When the bosses are falling easily and the loot is flowing, it's easy to stick with it. It's easy to come in, kill the farmed boss, get your shiny purples (or oranges), and call it a night. It's when you've wiped for the 5th time, when you're looking for that breakthrough, when everyone wants to go to bed, that you really have to learn to buckle down and break through. The guilds that can do that are the ones that get the world firsts.

But it's not easy. Generally how it happens is that you have a core of about 10, maybe 15 people who are that dedicated. Sometimes you're lucky to have more. But there's this small core of people who just keep trying, who keep focusing the goal, who don't mind having nothing to show for the night but 30 gold in repair costs and another 50 gold or so in wasted reagents, as long as everyone was focused, and as long as everyone felt connected. Once you lose that focus, it's hard for a raid guild to survive. It seems that, according to XI-, that is what happened. The dedicated core either left, or let pride get to their head, or stopped caring. Once that happened, Progression became impossible.
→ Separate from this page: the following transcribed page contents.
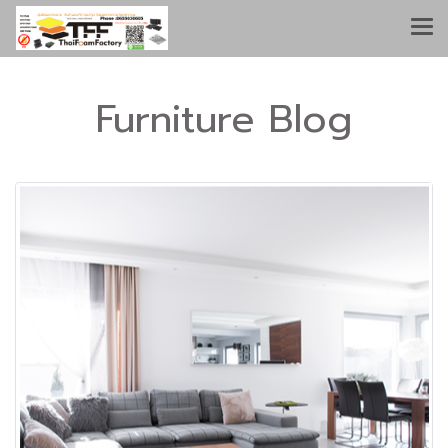
Furniture Blog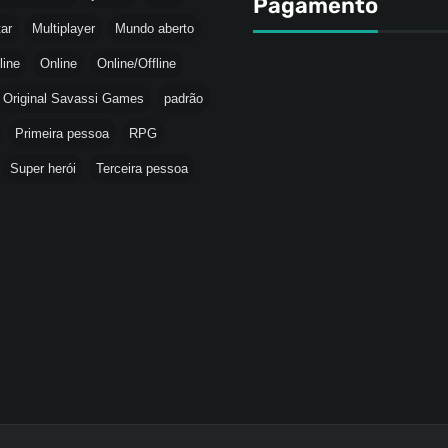
Pagamento
tar
Multiplayer
Mundo aberto
line
Online
Online/Offline
Original Savassi Games
padrão
Primeira pessoa
RPG
Super herói
Terceira pessoa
There's a delicate balance to be had, to be sure. This is, in the end, a game, and it's tough to expect people to keep on keeping on if they aren't having fun. But as not fun as it is to wipe, it wouldn't be much more fun if you could just steamroll new content without a fight. Beyond that, you have to remember that you are playing with 9-39 more people when you raid, people with real feeling and emotions, who dedicate themselves to each other and to taking down that boss. If you break that bond, they feel it. If you come back later and try to take advantage of a bond that you abandoned, they feel it. There's a very satisfying rush from taking down a boss that's been a pain with a group of people who have stood beside you in thick and thin, attacking again and again, working at getting better in order to bring it down. If you try to wander in and out of that fellowship, people will notice, and they won't appreciate it if you act entitled to it.
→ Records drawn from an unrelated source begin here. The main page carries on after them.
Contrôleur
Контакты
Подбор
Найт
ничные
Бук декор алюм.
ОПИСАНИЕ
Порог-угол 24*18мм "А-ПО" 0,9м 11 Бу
Is this type of loss really unavoidable? Sometimes I wonder if it is. For me, I've been lucky to be in some very close knit guilds, where people are as close as real-life friends -- and often actually are real life friends, having flown or driven hundreds of miles to spend time together outside the computer screen. It seems like those guilds should last forever -- the friendships from them do last a long time, and I am still friends with some I have left behind from those guilds. But even those guilds, as DnT did, fall apart. Maybe it's letting World Firsts go to your head, maybe it's losing interest in the game and moving on. Maybe it's the ennui that comes when an old expansion is conquered and a new one is some time off. Maybe it's just pride.

Is it any of these? None of these? Is the way DnT collapsed avoidable, or are raiding guilds doomed to take the fall of Pride, either from lack of progression causing people to fall away, or from pride making people arrogant, or even both at once?